AI platforms are evolving rapidly. New features appear frequently, and the ways in which staff and students use these tools continue to expand. As a result, institutional questions multiply and demand for support grows quickly.

At Kent, we have not yet rolled out access to the whole institution, so we expect to learn much more as this work progresses. However, experience from the preparation phase already makes one thing clear: in many ways, the real work of AI adoption begins once access is switched on.

Teams quickly find themselves updating guidance, reviewing new functionality, monitoring emerging risks and responding to an expanding range of requests from across the institution. What initially looks like a contained project soon becomes an ongoing institutional capability that requires sustained attention and coordination.

We will share further reflections as our rollout progresses.

What universities need to plan for

Recognising the hidden work behind AI adoption has important implications for institutional planning.

If this work is underestimated, timelines can quickly become compressed and small teams can become overstretched. Ownership can become fragmented across the institution, and the pressure to move quickly can sometimes outpace the development of appropriate governance and support structures.

There is also a broader strategic point. If AI adoption is treated primarily as a software procurement exercise, institutions risk underinvesting in the capability, governance and support that ultimately determine whether adoption succeeds.

A more realistic approach is to treat AI as part of core institutional infrastructure rather than as a short-term technology initiative. This means investing not only in platforms but also in capability building, planning for continuous iteration rather than one-off rollout, and involving cross-functional teams early in the process.

Most importantly, institutions need to keep educational value at the centre of these conversations. AI tools are powerful, but their value ultimately depends on how they are used to support learning, teaching, research and professional practice.

Final reflections

Artificial intelligence has significant potential to support higher education. However, realising that potential depends less on how quickly we can switch on access to new tools and more on how thoughtfully we build the institutional foundations around them.

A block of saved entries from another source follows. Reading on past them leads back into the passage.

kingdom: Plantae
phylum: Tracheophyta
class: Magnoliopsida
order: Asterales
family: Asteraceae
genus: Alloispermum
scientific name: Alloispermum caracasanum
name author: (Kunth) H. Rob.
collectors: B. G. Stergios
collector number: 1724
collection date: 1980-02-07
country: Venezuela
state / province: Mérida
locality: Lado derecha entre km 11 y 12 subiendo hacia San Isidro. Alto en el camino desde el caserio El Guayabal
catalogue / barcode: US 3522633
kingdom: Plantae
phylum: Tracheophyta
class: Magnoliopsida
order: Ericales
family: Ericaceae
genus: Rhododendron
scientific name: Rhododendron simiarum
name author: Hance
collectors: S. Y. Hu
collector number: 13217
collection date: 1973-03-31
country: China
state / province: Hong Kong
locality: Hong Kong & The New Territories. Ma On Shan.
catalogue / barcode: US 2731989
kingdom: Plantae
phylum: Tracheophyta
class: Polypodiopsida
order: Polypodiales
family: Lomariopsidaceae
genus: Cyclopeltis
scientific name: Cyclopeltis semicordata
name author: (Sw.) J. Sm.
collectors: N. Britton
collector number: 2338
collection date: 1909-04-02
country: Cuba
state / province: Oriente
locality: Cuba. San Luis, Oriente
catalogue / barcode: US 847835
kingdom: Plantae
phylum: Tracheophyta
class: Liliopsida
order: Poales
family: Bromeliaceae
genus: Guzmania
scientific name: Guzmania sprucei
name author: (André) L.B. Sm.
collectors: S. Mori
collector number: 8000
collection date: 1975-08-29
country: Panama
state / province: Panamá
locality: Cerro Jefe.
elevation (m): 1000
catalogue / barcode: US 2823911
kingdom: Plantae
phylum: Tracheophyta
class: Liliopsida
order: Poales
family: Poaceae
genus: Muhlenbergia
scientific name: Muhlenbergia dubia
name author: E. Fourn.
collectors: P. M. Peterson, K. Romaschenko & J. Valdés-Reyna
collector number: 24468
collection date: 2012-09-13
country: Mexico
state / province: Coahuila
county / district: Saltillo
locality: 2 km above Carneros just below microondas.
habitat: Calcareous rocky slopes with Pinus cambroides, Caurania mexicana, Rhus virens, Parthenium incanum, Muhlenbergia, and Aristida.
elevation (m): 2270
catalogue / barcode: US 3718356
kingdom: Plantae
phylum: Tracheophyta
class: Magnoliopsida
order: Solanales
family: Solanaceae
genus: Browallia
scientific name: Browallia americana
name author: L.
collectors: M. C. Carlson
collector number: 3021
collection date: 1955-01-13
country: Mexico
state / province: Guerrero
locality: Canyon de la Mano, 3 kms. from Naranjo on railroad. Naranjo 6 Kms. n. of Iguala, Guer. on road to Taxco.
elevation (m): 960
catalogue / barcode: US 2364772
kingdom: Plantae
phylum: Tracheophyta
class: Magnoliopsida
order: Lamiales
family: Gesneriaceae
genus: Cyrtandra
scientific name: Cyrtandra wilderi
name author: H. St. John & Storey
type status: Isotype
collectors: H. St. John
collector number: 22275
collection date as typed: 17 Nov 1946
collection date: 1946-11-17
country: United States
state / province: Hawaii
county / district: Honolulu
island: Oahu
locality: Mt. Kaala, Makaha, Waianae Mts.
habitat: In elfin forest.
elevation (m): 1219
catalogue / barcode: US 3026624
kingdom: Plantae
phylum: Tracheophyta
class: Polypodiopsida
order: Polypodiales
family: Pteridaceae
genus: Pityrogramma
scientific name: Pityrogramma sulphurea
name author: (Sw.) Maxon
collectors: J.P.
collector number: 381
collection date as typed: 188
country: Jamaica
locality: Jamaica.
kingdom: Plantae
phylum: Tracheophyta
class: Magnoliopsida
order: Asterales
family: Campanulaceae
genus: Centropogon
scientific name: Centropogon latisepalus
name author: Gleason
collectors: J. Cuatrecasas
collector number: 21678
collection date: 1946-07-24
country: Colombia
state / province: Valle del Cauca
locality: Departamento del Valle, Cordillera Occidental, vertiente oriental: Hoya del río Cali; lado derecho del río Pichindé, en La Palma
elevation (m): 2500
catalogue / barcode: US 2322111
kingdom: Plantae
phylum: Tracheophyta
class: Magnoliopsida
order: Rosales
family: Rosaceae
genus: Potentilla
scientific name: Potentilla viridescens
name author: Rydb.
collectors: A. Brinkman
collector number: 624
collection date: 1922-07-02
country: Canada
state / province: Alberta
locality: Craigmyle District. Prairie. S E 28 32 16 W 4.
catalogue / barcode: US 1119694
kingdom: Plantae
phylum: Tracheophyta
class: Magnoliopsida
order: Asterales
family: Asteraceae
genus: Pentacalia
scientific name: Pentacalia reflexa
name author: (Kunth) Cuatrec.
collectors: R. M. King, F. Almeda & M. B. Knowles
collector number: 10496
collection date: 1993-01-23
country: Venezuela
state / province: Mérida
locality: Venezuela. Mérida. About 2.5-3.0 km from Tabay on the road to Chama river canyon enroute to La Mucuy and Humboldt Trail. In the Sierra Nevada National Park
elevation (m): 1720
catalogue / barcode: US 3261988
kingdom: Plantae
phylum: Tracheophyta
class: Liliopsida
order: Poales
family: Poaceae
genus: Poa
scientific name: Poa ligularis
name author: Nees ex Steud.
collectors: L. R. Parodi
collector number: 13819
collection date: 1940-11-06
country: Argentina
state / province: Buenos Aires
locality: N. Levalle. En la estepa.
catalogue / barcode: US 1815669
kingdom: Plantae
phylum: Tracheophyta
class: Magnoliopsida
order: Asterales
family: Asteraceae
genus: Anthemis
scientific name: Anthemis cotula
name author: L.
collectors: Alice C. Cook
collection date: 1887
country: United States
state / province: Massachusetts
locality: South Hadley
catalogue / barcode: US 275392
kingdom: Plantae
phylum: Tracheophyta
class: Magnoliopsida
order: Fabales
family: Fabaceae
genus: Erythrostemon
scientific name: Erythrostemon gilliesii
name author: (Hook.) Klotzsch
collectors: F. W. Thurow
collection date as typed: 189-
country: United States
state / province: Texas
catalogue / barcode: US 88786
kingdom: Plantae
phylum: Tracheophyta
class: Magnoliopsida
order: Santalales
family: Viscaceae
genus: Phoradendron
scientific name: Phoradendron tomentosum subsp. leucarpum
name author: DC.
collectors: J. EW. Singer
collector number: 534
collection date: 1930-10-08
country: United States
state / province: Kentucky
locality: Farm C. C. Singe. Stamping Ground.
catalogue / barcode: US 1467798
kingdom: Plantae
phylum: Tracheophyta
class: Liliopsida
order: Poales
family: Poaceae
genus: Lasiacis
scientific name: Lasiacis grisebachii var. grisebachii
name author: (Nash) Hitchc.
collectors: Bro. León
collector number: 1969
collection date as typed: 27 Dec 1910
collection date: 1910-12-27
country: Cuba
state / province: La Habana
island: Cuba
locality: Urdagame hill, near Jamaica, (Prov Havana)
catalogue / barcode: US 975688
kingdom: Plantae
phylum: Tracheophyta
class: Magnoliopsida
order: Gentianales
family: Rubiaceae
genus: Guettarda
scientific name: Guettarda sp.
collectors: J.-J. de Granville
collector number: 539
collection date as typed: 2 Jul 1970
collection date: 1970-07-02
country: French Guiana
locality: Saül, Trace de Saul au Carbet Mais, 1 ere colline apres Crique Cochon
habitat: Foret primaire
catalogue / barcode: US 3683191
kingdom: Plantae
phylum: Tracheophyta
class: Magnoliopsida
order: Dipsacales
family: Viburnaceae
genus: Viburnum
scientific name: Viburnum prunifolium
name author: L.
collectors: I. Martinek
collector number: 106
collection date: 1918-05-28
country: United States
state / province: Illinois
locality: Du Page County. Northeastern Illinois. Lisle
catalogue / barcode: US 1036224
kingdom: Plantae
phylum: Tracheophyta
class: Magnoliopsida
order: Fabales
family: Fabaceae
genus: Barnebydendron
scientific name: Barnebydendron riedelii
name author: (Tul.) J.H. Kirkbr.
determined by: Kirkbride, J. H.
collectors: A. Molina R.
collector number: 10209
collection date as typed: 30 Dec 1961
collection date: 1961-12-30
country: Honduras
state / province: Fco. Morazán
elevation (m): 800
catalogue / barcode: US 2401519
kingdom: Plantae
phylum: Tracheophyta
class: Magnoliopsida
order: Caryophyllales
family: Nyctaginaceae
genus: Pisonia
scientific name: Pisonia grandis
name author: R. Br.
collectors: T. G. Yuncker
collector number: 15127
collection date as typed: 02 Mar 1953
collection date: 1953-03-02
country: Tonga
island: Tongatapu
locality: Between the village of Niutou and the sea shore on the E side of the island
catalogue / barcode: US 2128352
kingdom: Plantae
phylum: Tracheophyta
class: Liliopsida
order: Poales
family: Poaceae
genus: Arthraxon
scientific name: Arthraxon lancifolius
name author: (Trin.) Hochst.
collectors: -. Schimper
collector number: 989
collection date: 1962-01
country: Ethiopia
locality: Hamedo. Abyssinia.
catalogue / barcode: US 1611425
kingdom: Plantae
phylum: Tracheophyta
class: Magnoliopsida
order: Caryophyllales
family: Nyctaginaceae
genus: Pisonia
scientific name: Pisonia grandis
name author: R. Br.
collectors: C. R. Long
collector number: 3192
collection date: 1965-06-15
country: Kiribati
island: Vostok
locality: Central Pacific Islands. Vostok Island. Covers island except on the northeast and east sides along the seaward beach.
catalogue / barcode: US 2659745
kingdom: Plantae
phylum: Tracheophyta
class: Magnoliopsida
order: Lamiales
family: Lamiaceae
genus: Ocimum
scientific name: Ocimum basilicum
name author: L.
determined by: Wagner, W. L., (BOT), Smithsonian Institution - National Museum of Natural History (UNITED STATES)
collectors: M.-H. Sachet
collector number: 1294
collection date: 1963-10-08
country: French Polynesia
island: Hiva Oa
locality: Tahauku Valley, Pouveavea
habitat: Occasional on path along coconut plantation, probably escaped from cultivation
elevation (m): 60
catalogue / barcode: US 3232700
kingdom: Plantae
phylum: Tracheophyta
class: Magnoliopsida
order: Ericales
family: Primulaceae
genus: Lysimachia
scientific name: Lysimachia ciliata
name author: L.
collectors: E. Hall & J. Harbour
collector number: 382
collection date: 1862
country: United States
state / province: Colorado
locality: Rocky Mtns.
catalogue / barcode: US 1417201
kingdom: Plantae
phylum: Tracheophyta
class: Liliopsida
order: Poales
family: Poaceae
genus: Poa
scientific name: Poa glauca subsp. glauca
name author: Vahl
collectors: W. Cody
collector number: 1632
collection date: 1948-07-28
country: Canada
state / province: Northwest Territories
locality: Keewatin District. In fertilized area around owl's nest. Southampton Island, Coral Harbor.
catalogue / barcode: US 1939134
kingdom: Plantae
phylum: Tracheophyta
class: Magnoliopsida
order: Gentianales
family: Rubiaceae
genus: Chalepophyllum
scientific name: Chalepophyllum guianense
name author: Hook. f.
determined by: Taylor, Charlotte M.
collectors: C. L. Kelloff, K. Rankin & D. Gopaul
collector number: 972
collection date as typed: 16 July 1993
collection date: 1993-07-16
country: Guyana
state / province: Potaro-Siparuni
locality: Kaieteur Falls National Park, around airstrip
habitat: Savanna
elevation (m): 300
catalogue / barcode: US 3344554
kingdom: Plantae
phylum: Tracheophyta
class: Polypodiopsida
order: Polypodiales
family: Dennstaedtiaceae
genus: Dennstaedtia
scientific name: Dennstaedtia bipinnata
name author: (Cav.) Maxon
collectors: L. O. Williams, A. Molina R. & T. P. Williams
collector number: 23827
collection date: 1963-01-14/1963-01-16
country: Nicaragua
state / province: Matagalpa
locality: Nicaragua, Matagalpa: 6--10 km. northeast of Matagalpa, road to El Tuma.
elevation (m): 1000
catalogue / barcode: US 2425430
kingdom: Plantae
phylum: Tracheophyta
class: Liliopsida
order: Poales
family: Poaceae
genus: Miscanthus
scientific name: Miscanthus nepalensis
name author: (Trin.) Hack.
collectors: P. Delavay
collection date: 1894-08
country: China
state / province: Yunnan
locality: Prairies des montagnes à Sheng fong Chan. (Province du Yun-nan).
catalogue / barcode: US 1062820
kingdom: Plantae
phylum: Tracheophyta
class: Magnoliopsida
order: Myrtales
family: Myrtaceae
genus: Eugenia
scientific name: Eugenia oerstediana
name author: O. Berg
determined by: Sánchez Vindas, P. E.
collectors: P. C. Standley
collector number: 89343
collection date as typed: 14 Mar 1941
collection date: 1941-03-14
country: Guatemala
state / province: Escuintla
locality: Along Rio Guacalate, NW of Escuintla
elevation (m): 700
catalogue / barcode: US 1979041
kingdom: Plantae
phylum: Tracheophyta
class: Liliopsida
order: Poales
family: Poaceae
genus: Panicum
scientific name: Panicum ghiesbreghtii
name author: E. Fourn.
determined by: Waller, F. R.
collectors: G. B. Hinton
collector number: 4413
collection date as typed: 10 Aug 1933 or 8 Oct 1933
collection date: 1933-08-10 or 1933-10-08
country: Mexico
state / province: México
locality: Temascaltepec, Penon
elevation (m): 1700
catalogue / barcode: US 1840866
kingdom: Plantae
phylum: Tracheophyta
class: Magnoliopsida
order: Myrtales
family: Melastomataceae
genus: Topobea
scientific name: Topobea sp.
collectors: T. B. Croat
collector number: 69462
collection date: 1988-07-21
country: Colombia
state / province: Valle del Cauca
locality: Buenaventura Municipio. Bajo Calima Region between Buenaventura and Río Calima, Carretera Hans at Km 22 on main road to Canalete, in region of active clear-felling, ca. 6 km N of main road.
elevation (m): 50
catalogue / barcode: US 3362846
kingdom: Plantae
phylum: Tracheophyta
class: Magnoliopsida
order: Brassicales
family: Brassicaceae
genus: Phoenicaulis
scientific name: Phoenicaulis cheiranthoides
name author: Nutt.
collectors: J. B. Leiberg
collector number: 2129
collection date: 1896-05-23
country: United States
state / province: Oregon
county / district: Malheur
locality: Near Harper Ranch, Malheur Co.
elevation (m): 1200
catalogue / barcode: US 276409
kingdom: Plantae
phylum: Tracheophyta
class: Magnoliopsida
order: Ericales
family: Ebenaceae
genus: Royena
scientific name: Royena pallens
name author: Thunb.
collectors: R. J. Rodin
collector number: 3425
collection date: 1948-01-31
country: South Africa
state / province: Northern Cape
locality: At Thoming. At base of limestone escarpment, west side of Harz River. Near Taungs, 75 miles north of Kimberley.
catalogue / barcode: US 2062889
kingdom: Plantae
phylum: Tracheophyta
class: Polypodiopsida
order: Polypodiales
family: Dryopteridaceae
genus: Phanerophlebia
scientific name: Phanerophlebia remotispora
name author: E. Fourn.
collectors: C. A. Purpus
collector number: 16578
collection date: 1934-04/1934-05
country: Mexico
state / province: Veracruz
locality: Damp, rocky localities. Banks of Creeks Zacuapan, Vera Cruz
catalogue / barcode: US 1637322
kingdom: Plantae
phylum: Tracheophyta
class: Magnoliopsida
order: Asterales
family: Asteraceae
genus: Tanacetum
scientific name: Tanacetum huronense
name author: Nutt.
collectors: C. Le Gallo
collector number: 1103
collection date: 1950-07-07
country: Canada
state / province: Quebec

As universities continue to invest in AI, it is important to remain clear about the underlying purpose. The goal is not simply to provide access to powerful tools, but to support staff and students in ways that enhance learning, strengthen professional practice and help prepare students for a world of work increasingly shaped by AI.

The universities that benefit most from AI are unlikely to be those that focus only on procurement speed, but those that invest steadily in governance, capability and educational purpose alongside the technology itself. Just as importantly, they remain guided by their institutional values and principles as these technologies continue to evolve.